An economic typeface
I intended for Grifo’s text styles to have the traits required of a text face: good readability by being ergonomic and sufficiently conventional and transparent. At the same time I wanted the fonts to save space in news-related or editorial contexts, and consequently, to be practical for the typographer who needs to fit a lot of content on the page. Merely condensing letters or squeezing them together would make the typeface look less natural, so my efforts were focused on space management. I wanted economy, but then I also wanted open counters and comfortable space between letters.

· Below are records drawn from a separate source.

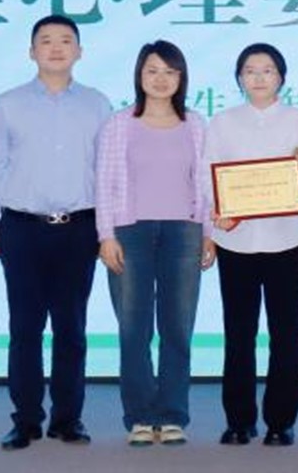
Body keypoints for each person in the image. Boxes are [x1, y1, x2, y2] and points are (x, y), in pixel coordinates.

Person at [0, 15, 112, 450]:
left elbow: (107, 172)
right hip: (21, 228)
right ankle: (26, 420)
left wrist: (107, 229)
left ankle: (68, 419)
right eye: (46, 40)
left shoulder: (97, 104)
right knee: (25, 328)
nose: (56, 47)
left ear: (80, 51)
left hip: (79, 228)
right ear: (31, 51)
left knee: (71, 328)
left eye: (66, 40)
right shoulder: (7, 103)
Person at [204, 43, 298, 448]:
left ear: (281, 77)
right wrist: (218, 212)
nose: (258, 77)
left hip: (288, 238)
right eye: (250, 70)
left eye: (267, 70)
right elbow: (208, 176)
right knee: (238, 332)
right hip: (235, 240)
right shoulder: (222, 122)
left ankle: (280, 421)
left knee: (286, 332)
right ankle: (239, 421)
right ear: (239, 78)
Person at [95, 40, 213, 447]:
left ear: (181, 77)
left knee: (178, 327)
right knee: (134, 329)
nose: (161, 79)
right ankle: (141, 417)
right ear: (139, 76)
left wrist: (208, 233)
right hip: (130, 233)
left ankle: (174, 415)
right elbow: (104, 184)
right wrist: (105, 236)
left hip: (184, 232)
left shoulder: (195, 124)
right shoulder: (119, 124)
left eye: (170, 71)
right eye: (152, 70)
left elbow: (205, 183)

As Adrian Frutiger beautifully observed, the spacial element, like in architecture, is the one we actually use.*
*Adrian Frutiger, Signs and Symbols, Their Design and Meaning
In Grifo the arches are relatively flat to allow for larger counters. The Serifs are slightly retracted, to permit slightly closer letter spacing without sacrificing too much white space. Some serifs were even removed on relatively frequent letters (a, d, and u) thus saving a little more space. Round letters were kept round, but letters a and s, that occur frequently, are narrower. As we move in the optical axis towards the display styles, letter spacing decreases and ascenders and descenders become shorter. Headlines can then be set with tight line spacing and larger body sizes, because words take up less space both vertically and horizontally.
Each of the size-specific subfamilies has five weights: light, regular, medium, bold, and black. The light weight is good for setting elegant titling, while the black weight, the most expressive member of the family, is well suited for striking headlines. For the medium weight I decided to have it just slightly heavier than the regular so that it could be used for matching the color between texts set in different body sizes. To counterbalance the mechanical overtone of the family, I wanted the italics to add liveliness and variety. The k is slightly flamboyant, v and w are round and the y has a swinging tail. There is also a little bit of variation in the angle of some strokes. Nevertheless italics still reflect the rationality of the romans in the serifs and some straight horizontal cuts —notice for instance the rationalized flags on v and w — but the lowercase alphabet as a whole has a traditional, almost copperplate-like feel to it.
Finally, to add a little more variety to the typesetting, or perhaps to give the text a more bookish feel, I decided to include OpenType alternate forms for a, d, and u with bottom serif-like terminals — in case the serifless forms are deemed too ‘clean.’
Thus the story of Grifo is complete. Every time I design a new typeface, I meet new challenges and, in overcoming them, I learn a little more both about the technical and aesthetic challenges of type design and of the audiences that read my letters.